Gleichzeitig wurde jetzt offenbar auch am Haupteingang der Halle gekämpft. Zwei der Maskierten wurden getroffen. Ein weiterer ergab sich den eindringenden Spezialkräften des Yonkers Police Department. Schrill schallte eine Megafonstimme durch den Raum, die die Mobster erneut zum Aufgeben aufforderte.

Orry und Milo stürmten aus ihrer Deckung hervor und sicherten mich.

Ich kam wieder auf die Beine.

Mein Blick blieb an Rick Montalban hängen.

Sein Gesicht bekam etwas maskenhaftes, verzerrte sich zur Grimasse.

"Waffe weg, Montalban!", rief ich.

Doch er riss sie hoch, stieß einen lauten Schrei aus und feuerte in meine Richtung.

Er stürmte vorwärts, schoss dabei immer wieder.

Eine Kugel ging dicht an mir vorbei.

Er ließ mir keine Wahl. Ich schoss ihm in die Schulter. Das brachte ihn ins Straucheln. Er feuerte trotzdem weiter wild um sich. Ich duckte mich.

Milo schoss im selben Moment.

Getroffen sank Dirty Rick Montalban zu Boden.

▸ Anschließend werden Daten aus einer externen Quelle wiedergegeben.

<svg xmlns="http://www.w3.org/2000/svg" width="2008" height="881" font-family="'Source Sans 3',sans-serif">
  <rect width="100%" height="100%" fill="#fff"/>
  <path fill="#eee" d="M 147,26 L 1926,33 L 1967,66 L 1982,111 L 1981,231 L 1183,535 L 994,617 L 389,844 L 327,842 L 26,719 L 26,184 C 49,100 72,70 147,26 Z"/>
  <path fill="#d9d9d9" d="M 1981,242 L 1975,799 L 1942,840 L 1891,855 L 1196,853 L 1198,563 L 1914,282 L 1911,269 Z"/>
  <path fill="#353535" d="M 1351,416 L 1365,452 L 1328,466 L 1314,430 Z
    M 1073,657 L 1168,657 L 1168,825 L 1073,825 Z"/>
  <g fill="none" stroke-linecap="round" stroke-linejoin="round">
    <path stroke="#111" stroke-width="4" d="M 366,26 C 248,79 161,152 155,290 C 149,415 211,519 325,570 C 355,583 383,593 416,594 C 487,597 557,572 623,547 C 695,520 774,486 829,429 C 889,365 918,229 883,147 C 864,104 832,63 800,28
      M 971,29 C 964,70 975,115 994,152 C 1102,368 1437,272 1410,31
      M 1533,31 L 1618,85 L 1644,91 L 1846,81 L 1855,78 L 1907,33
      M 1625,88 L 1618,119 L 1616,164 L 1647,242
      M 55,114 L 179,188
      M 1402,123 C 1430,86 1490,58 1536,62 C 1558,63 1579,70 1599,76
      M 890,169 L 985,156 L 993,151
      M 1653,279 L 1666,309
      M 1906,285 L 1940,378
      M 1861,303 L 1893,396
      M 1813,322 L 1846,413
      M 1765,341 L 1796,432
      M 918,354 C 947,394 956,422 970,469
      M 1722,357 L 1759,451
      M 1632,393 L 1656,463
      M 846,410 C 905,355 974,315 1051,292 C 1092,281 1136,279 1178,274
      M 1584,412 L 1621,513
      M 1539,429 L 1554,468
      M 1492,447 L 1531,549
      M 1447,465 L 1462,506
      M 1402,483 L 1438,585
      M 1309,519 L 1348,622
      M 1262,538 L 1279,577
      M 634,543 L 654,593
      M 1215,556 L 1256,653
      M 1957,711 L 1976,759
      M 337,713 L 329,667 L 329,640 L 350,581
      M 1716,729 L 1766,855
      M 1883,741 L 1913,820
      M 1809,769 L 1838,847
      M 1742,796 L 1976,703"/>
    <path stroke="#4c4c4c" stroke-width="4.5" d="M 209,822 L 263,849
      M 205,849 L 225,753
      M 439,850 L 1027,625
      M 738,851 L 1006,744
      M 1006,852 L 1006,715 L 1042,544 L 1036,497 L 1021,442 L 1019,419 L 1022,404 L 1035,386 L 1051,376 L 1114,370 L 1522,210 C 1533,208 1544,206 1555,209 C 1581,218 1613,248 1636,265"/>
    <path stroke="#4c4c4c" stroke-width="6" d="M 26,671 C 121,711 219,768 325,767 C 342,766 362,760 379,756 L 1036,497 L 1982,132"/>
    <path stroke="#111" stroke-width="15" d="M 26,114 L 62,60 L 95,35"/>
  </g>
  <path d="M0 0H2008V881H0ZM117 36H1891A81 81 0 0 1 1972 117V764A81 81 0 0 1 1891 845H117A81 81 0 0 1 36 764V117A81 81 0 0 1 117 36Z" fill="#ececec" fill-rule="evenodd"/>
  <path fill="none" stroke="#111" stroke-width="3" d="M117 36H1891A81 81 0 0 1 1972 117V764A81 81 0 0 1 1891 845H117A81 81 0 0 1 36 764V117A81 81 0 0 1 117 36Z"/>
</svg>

Überall verebbte jetzt der Geschosshagel. Die überlebenden Mobster ergaben sich und wurden verhaftet. Handschellen klickten.

"Mí Padre!", rief José.

Er stürzte zu seinem Vater, kniete nieder. Seine Hände waren nach wie vor gefesselt.

Rick Montalban lebte noch. Orry rief über Funk nach dem Notarzt. Aber ich hatte das Gefühl, dass hier jede Hilfe zu spät kommen würde.

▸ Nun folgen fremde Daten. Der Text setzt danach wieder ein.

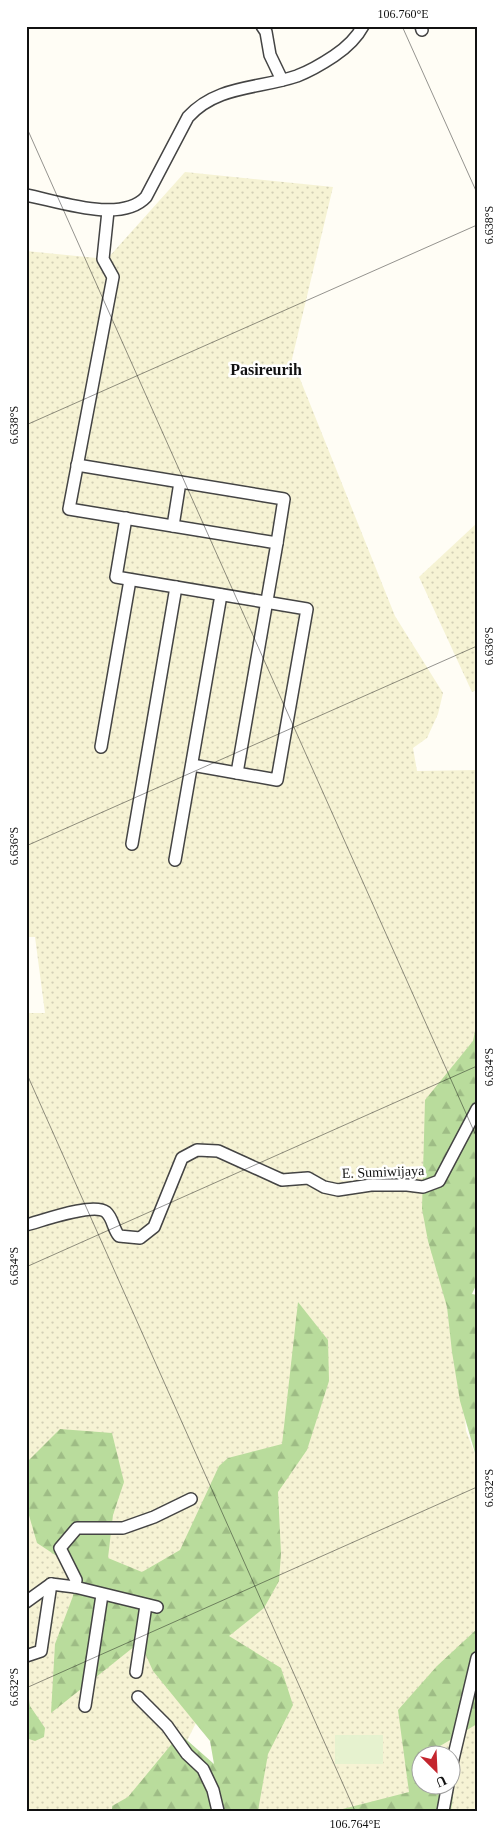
<svg xmlns="http://www.w3.org/2000/svg" width="503" height="1837" viewBox="0 0 503 1837" font-family="Georgia,serif">
<style>
.farmland{fill:url(#farmland-dots)}
.forest{fill:url(#forest-firs)}
.pitch{fill:#e6f2cf}
.lines{fill:none;stroke-linecap:round;stroke-linejoin:round}
.minor-casing{stroke:#444;stroke-width:14}
.minor{stroke:#fff;stroke-width:11}
.ticks{fill:none;stroke:#111;stroke-width:1;stroke-opacity:0.45}
.labels{text-anchor:middle;dominant-baseline:central;stroke-width:5;stroke-linejoin:round;paint-order:stroke}
.street-label{font-size:14px;fill:#111;stroke:#fff}
.quarter-label{font-size:16px;font-weight:bold;fill:#111;stroke:#fff}
.neatline{fill:none;stroke:#111;stroke-width:2}
.ticks-label{font-size:12px;text-anchor:middle;fill:#111}
</style>
<defs>
<pattern id="farmland-dots" width="8" height="8" patternUnits="userSpaceOnUse" patternTransform="scale(1.25)"><rect width="8" height="8" fill="#f6f3d4"/><path d="M2 2h.1M6 6h.1" fill="none" stroke="#d2cfb5" stroke-width="1.8" stroke-linecap="round"/></pattern>
<pattern id="forest-firs" width="22" height="20" patternUnits="userSpaceOnUse" patternTransform="scale(1.25)"><rect width="22" height="20" fill="#b9dc9c"/><path d="M5 1l3.5 6h-7zM16 11l3.5 6h-7z" fill="#9ebc85"/></pattern>
</defs>
<rect width="100%" height="100%" fill="#fffdf5"/>
<g class="farmland">
<polygon points="185,172 333,187 292,359 395,616 443,693 438,714 427,738 413,748 417,771 477,770 477,1063 440,1109 466,1431 477,1459 477,1638 401,1711 410,1791 392,1811 240,1811 235,1757 270,1712 222,1673 198,1612 267,1588 251,1492 243,1473 218,1495 169,1588 103,1582 92,1569 84,1510 94,1448 43,1456 27,1504 59,1521 98,1583 67,1684 136,1618 197,1721 157,1800 143,1811 26,1811 26,1013 45,1013 35,937 26,937 26,251 107,259"/>
<polygon points="477,523 477,690 472,692 419,577"/>
<polygon points="477,1721 477,1811 432,1811 450,1784 450,1754 436,1754 436,1747"/>
</g>
<g class="forest">
<polygon points="477,1021 477,1283 472,1294 477,1295 477,1460 460,1401 452,1352 447,1307 428,1241 422,1209 425,1100 473,1041"/>
<polygon points="298,1302 328,1340 329,1381 307,1450 278,1492 281,1553 279,1581 264,1608 229,1636 281,1668 293,1705 268,1754 258,1811 112,1811 112,1806 128,1797 180,1734 214,1764 210,1741 153,1671 140,1642 51,1713 55,1644 73,1596 78,1570 37,1543 26,1505 26,1463 60,1429 112,1433 124,1482 113,1515 108,1558 142,1572 180,1550 219,1466 228,1458 282,1444"/>
<polygon points="477,1629 477,1724 440,1746 442,1754 420,1754 420,1784 450,1785 453,1797 451,1811 335,1811 409,1792 398,1710 437,1666"/>
<polygon points="26,1680 30,1706 45,1728 44,1737 35,1741 26,1738"/>
</g>
<rect class="pitch" x="335" y="1735" width="48" height="29"/>
<g class="lines">
<defs>
<g id="minor">
<polyline points="262,26 266,32 270,55 282,80"/>
<polyline points="421,26 422,30"/>
<path d="M26,195C58,201 121,224 146,197L188,117C217,85 259,89 297,76C310,71 322,64 334,56C346,48 356,39 363,26"/>
<polyline points="108,211 103,259 113,277 69,509 277,543 237,773"/>
<polyline points="77,465 284,499 277,543"/>
<polyline points="126,518 116,577 307,609 277,780 192,765"/>
<polyline points="173,526 180,482"/>
<polyline points="101,747 130,580"/>
<polyline points="132,844 176,587"/>
<polyline points="175,860 221,595"/>
<path d="M26,1225C42,1221 93,1202 106,1212C113,1218 113,1229 119,1236L140,1238L154,1227L182,1158L197,1150L218,1151L282,1180L308,1178L324,1187L338,1190L371,1185H407L423,1187L439,1181L477,1109"/>
<polyline points="75,1587 76,1580 60,1548 77,1528 123,1528 154,1517 191,1499"/>
<polyline points="26,1602 51,1584 75,1587 157,1607"/>
<polyline points="26,1656 41,1651 51,1584"/>
<polyline points="136,1672 146,1605"/>
<polyline points="138,1697 167,1726 187,1754 203,1769 213,1790 218,1811"/>
<polyline points="85,1706 102,1595"/>
<polyline points="450,1772 477,1658"/>
<polyline points="443,1811 448,1784"/>
</g>
</defs>
<use href="#minor" class="minor-casing"/>
<use href="#minor" class="minor"/>
</g>
<path class="ticks" d="M402,26L477,193M26,126L477,1138M26,425L477,225M26,846L477,646M26,1072L355,1811M26,1267L477,1066M26,1688L477,1487"/>
<g class="labels">
<g class="street-label">
<text transform="translate(383 1172) rotate(-2)">E. Sumiwijaya</text>
</g>
<g class="quarter-label">
<text x="266" y="369">Pasireurih</text>
</g>
</g>
<rect width="503" height="1837" fill="none" stroke="#ffffff" stroke-width="55"/>
<g transform="translate(436 1770) rotate(156)"><circle r="24" fill="#ffffff" stroke="#a0a0a0"/>
<path d="M0-4L9 19L0 12L-9 19Z" fill="#c4262e"/>
<text y="-8" font-size="14" font-weight="bold" text-anchor="middle" fill="#111111">U</text>
</g>
<rect x="28" y="28" width="448" height="1782" class="neatline"/>
<g class="ticks-label">
<text x="403" y="18">106.760°E</text>
<text transform="translate(489 225) rotate(-90)" y="4">6.638°S</text>
<text transform="translate(14 425) rotate(-90)" y="4">6.638°S</text>
<text transform="translate(489 646) rotate(-90)" y="4">6.636°S</text>
<text transform="translate(14 846) rotate(-90)" y="4">6.636°S</text>
<text transform="translate(489 1067) rotate(-90)" y="4">6.634°S</text>
<text transform="translate(14 1266) rotate(-90)" y="4">6.634°S</text>
<text transform="translate(489 1488) rotate(-90)" y="4">6.632°S</text>
<text transform="translate(14 1687) rotate(-90)" y="4">6.632°S</text>
<text x="355" y="1828">106.764°E</text>
</g>
</svg>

"Mein Sohn....", sagte El Columbiano stockend. "Mein eigener Sohn hat mich... verraten..." Er wandte den Kopf in meine Richtung. "Sie sind kein guter Schütze, Agent Trevellian!"

Sein Kopf sank zur Seite, die Augen erstarrten.

Der Kolumbianer war tot.

"Er wollte sterben, Jesse", stellte Milo fest.

Selbstmord durch die Polizei nennt man dieses Phänomen und es kommt öfter vor, als man denkt. Offenbar hatte Rick Montalban keinen anderen Ausweg mehr gesehen. Jahrzehnte auf Riker's Island hätten mit Sicherheit vor ihm gelegen. Und das allein schon wegen des Überfalls auf den sogenannten "Tempel" der Satanistensekte. Mochte er sie auch für den Tod seiner Tochter verantwortlich machen, so wird Selbstjustiz in unserem Rechtssystem nicht gedeckt. Das Schlimmste wäre für El Columbiano wohl gewesen, das er diese Jahre in dem Bewusstsein verbracht hätte, dass sein eigener Sohn ihn hintergangen hatte. Für einen Mann wie Rick Montalban eine unerträgliche Vorstellung.

"Sich selbst die Pistole an die Schläfe zu setzen, kam für ihn nicht in Frage", sagte José mit belegter Stimme. "Sie wissen ja, er war ein strenggläubiger Katholik."

"Sie sind festgenommen", sagte ich an José gewandt. "Alles, was Sie von nun an sagen, kann vor Gericht gegen Sie verwendet werden. Sie haben daher...."

"Sparen Sie sich das! Ich werde aussagen. Und zwar umfassend... Es hat jetzt ohnehin alles keinen Sinn mehr!"